Task prompt :: Please reproduce the records word for word, from their beginning through the line that contains "## Outputs, publication".

Dataset records ::
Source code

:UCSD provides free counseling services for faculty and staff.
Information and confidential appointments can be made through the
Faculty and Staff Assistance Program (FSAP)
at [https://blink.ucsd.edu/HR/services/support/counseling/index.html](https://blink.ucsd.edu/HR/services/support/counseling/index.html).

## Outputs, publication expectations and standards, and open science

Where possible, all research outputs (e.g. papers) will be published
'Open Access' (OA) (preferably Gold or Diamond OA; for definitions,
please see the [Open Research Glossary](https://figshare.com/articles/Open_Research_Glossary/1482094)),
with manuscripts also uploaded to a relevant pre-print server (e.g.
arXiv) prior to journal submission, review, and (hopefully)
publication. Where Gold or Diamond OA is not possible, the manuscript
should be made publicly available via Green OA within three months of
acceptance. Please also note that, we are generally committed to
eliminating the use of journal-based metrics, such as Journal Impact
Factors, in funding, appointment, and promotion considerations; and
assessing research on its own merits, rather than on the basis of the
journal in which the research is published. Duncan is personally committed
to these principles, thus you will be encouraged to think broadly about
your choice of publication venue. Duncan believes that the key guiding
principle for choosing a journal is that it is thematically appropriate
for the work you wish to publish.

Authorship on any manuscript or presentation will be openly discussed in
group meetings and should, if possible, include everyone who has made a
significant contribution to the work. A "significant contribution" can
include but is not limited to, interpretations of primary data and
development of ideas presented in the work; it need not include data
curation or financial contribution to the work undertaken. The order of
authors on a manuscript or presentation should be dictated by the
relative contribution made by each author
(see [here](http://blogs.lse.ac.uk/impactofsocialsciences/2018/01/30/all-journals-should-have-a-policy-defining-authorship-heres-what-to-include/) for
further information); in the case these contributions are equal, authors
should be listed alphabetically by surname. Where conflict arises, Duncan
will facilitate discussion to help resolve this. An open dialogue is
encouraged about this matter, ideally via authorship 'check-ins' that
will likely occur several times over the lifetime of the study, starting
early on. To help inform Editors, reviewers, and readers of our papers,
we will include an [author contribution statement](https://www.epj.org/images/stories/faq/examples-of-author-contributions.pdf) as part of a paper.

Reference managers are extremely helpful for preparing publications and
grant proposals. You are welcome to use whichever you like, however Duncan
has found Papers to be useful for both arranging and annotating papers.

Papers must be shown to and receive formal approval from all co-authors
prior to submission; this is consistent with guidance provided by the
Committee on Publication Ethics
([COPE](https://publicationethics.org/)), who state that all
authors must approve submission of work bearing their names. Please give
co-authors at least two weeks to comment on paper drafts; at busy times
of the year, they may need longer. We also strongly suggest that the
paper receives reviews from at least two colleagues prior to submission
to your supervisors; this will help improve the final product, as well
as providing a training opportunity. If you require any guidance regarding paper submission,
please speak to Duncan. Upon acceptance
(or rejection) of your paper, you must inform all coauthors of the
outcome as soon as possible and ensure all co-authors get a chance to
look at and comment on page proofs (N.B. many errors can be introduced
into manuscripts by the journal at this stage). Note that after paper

Task result ::
Source code

:UCSD provides free counseling services for faculty and staff.
Information and confidential appointments can be made through the
Faculty and Staff Assistance Program (FSAP)
at [https://blink.ucsd.edu/HR/services/support/counseling/index.html](https://blink.ucsd.edu/HR/services/support/counseling/index.html).

## Outputs, publication expectations and standards, and open science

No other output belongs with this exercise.